Search the entries below for the word "Vilbel" and copy each line that has it.

Saved data entries
* * *
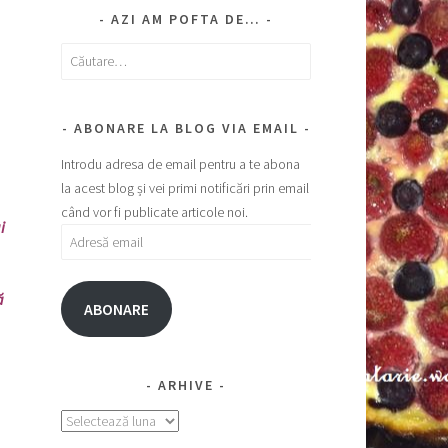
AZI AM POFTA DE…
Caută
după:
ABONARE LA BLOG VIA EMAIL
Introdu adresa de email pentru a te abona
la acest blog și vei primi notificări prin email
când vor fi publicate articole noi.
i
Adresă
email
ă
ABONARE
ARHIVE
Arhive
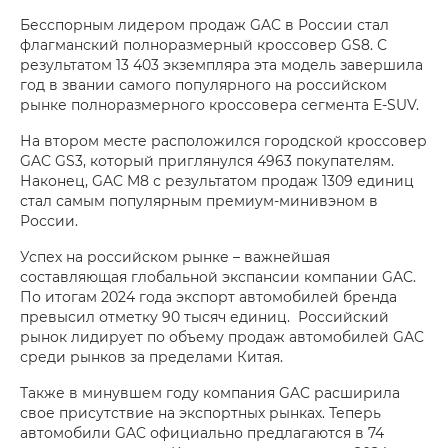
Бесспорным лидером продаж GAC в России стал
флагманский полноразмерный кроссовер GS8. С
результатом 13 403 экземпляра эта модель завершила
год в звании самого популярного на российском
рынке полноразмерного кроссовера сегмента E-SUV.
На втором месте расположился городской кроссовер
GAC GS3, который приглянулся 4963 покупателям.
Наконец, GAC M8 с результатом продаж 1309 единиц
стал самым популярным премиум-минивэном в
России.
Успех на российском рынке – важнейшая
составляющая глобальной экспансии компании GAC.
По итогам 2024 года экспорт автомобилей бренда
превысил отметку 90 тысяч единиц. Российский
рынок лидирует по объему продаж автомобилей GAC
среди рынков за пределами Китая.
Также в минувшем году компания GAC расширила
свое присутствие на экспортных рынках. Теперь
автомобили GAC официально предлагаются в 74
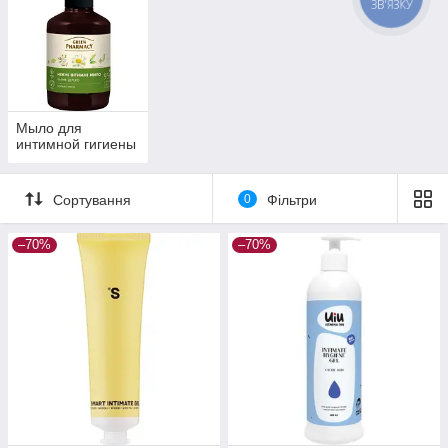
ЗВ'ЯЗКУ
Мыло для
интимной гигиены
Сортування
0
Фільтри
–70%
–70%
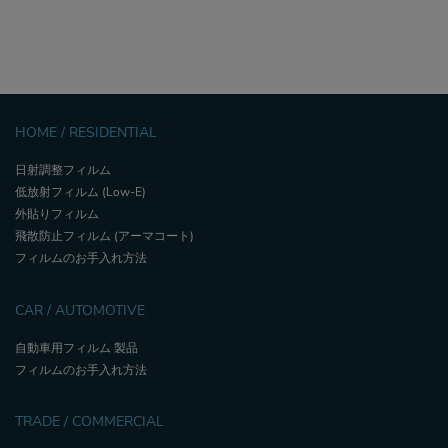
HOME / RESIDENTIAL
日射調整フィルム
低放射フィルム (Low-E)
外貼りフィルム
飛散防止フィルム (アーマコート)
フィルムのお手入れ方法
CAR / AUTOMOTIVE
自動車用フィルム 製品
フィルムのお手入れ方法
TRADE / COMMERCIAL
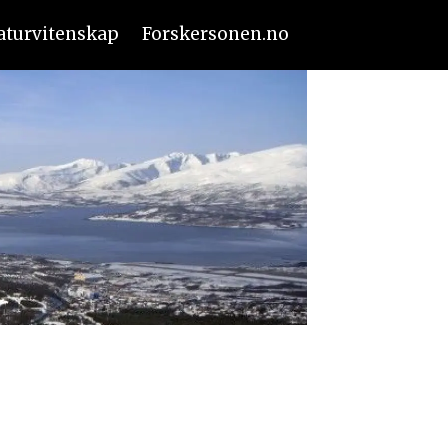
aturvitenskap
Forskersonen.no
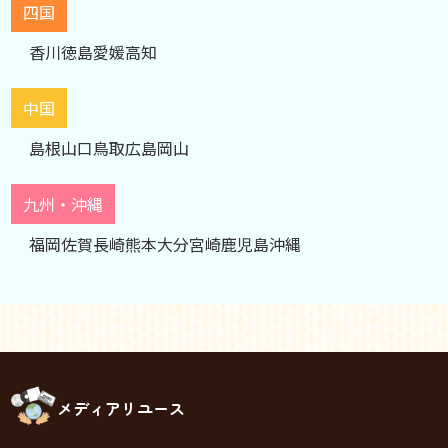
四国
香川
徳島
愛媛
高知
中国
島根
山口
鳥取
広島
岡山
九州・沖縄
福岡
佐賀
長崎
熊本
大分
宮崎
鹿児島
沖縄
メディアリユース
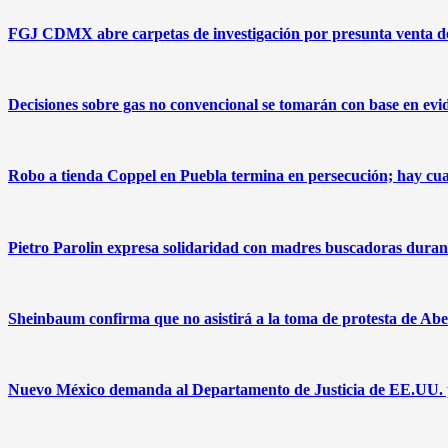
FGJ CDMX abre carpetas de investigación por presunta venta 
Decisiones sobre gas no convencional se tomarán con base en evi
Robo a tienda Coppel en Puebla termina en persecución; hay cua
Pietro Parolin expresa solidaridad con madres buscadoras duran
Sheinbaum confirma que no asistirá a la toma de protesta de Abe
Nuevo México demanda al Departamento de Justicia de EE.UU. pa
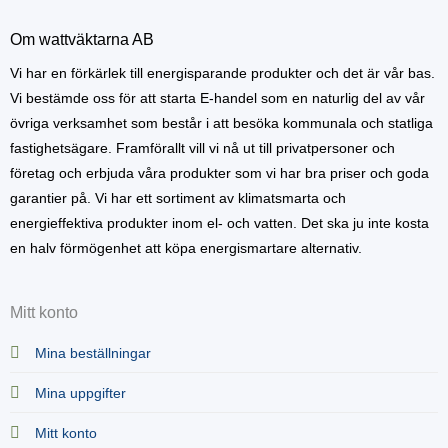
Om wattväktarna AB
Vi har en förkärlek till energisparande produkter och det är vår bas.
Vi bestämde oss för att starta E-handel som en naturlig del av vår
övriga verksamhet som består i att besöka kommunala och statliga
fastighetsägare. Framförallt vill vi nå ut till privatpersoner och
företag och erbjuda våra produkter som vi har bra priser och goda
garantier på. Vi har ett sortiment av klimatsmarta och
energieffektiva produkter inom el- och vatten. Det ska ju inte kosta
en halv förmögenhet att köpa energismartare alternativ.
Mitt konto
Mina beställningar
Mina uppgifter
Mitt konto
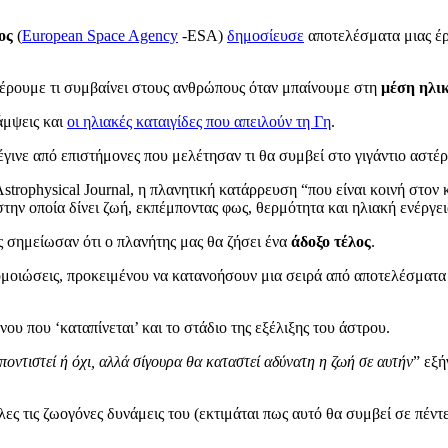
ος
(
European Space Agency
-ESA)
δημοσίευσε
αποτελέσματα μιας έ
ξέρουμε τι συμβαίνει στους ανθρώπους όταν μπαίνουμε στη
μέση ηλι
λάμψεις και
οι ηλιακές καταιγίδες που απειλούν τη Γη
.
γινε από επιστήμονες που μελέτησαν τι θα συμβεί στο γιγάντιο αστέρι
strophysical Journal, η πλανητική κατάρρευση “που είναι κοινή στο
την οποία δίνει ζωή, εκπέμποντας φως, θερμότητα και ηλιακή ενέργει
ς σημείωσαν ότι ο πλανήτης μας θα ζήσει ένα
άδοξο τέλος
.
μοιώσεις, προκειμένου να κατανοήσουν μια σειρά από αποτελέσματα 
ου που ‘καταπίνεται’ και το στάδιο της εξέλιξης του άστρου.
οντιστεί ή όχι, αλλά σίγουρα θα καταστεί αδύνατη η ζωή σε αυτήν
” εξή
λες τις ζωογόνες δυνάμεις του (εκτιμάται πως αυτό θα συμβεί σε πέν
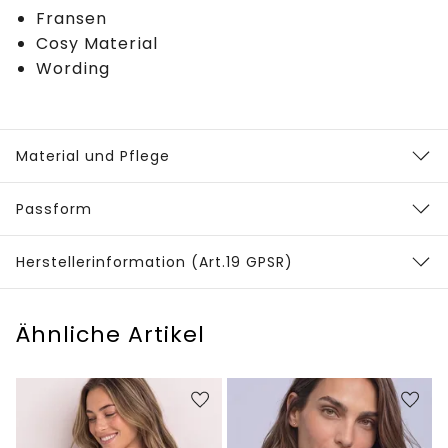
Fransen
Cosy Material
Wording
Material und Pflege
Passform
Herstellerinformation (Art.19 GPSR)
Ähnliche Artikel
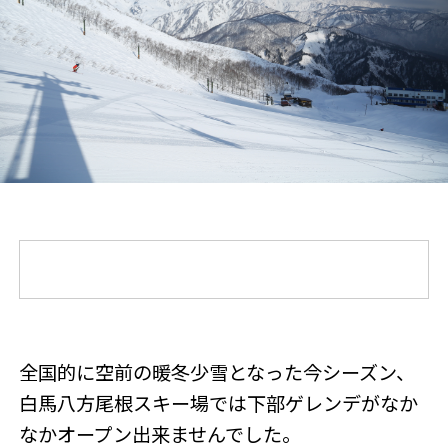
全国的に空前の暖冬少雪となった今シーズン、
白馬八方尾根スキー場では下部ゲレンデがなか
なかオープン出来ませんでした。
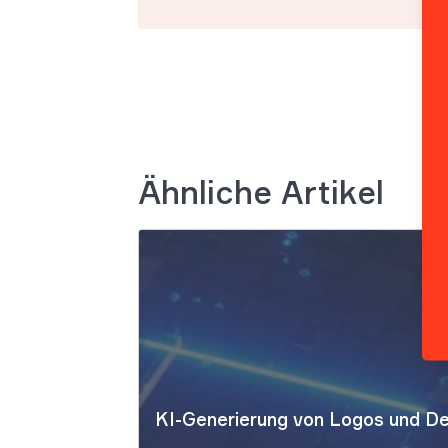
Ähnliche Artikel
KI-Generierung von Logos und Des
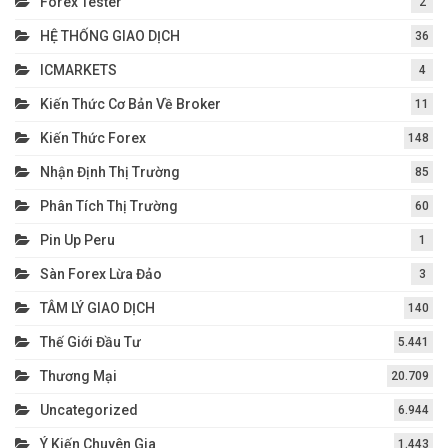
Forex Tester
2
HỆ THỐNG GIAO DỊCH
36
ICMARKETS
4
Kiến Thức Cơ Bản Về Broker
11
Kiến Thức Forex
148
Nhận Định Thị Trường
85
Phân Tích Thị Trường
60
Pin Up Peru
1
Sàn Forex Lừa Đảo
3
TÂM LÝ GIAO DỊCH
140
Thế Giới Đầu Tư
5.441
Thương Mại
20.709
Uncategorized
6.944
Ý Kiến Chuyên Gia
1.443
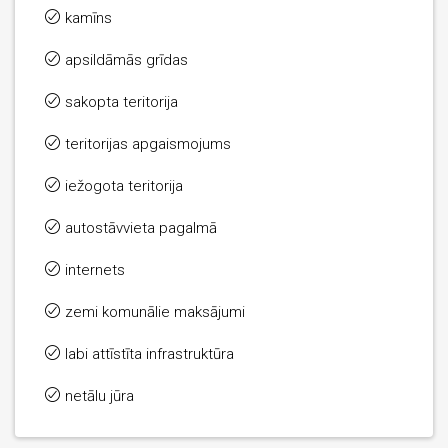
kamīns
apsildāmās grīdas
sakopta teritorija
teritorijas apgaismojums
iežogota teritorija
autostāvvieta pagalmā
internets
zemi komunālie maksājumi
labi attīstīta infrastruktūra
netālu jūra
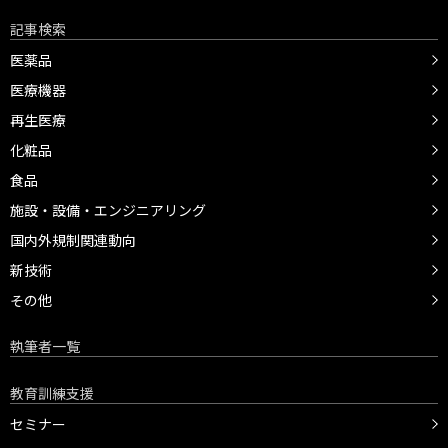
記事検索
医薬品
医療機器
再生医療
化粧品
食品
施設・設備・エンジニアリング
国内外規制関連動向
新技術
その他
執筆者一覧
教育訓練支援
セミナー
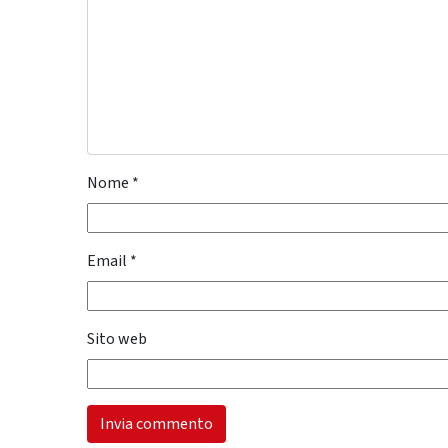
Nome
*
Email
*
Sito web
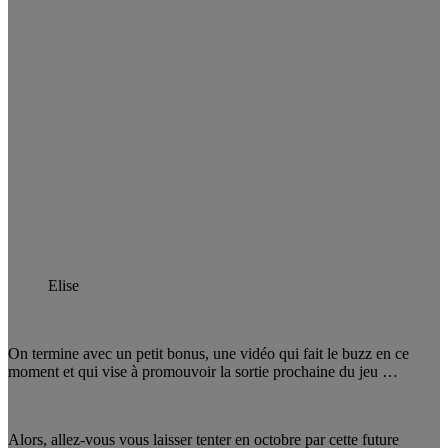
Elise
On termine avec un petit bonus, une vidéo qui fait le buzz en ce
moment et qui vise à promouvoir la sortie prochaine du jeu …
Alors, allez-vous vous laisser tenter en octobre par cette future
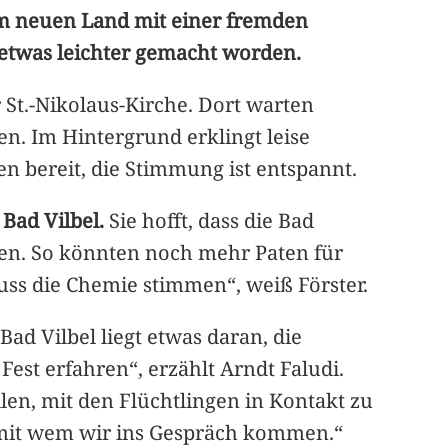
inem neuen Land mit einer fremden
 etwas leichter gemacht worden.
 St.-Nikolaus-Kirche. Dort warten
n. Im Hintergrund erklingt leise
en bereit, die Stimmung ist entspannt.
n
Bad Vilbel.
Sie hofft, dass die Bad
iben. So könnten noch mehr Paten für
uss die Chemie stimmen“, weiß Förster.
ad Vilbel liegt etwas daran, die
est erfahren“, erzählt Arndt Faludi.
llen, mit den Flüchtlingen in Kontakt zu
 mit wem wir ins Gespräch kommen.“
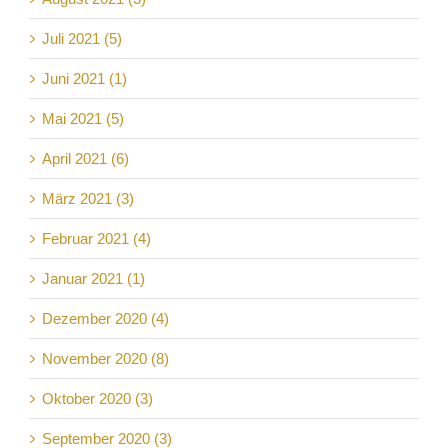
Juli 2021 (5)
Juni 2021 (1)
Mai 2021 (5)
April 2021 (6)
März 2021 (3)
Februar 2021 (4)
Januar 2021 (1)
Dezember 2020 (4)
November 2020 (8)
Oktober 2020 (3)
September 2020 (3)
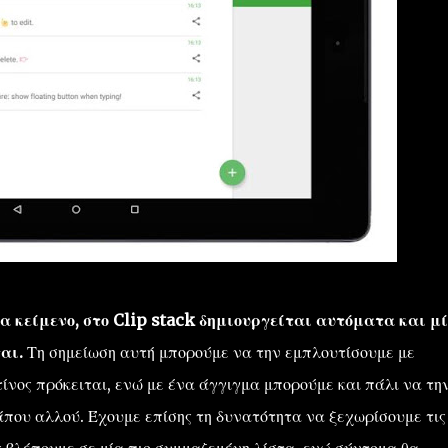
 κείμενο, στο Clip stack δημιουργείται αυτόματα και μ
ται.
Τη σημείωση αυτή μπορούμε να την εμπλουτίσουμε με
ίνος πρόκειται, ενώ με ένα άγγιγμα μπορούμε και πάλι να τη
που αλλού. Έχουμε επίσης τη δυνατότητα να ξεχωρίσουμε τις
* * *
Written answer:
Bad Vilbel.
ad Vilbel liegt etwas daran, die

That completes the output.